Objetivo de la tarea:
Continúa el comentario sobre las lecturas dominicales desde el punto en que termina.

Fragmento del texto:
○ ○ ○ ○

3. «Dios les dio vida en Cristo». (2°Lectura)
La segunda lectura nos indica la condición para esta esperanza casi temeraria. Esta  condición es que hayamos sido sepultados junto con Cristo en el bautismo y hayamos  resucitado con él en Pascua mediante la fe en la fuerza de Dios. De este modo entre Dios, el  Señor de la alianza, y nosotros, sus socios, se establece una relación directa e inmediata  que elimina todos los impedimentos -nuestros pecados, los pagarés de nuestra deuda y las  acusaciones que pesan sobre nosotros-. La cruz de Cristo quita todo esto de en medio; ella  es la que ha «derribado el muro separador del odio», la que ha traído «la paz» (Ef  2,14-16).
(Aporte de HANS URS von BALTHASAR, LUZ DE LA PALABRA,
Comentarios a las lecturas dominicales A-B-C,
Ediciones ENCUENTRO.MADRID-1994.Pág. 272 ss.)


MEDITACIÓN.

EL EVANGELIO DE LA ORACIÓN.

○ ○ ○ ○

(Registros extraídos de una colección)
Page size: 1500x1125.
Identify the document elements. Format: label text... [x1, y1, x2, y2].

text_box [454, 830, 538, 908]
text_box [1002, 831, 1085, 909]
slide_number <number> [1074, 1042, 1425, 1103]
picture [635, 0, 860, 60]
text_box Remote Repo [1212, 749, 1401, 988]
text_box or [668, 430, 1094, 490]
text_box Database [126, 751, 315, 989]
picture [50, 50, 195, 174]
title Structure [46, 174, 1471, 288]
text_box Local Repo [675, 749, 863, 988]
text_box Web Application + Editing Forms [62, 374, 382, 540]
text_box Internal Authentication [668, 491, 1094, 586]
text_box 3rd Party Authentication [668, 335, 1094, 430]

○ ○ ○ ○

Respuesta del ejercicio:
El Evangelio de Lucas comienza en clima de oración en el Templo (Lc 1, 1-10) y termina  en ese mismo clima, con los Doce bendiciendo a Dios en el Templo (24, 53). Aquí tenemos  el mejor indicio de la extraordinaria importancia que el evangelista concede a la oración. El  Evangelio de Lucas es llamado el Evangelio de la oración. Este es uno de sus rasgos más  bellos y característicos.
Lucas, consciente de que la oración, es una actitud esencial en la vida del cristiano y de  la comunidad cristiana, se complace en presentarnos a Jesús frecuentemente en oración.  Los momentos más importantes del ministerio público de Jesús están precedidos,  preparados e impregnados por la oración: el Bautismo de Jesús (3, 21), la elección de los  doce (6, 12), la confesión de Pedro (9, 18), la transfiguración (9, 28), la última Cena (22,  32), la agonía en el huerto de los Olivos (22, 41), sus últimos momentos en la cruz (23,  46).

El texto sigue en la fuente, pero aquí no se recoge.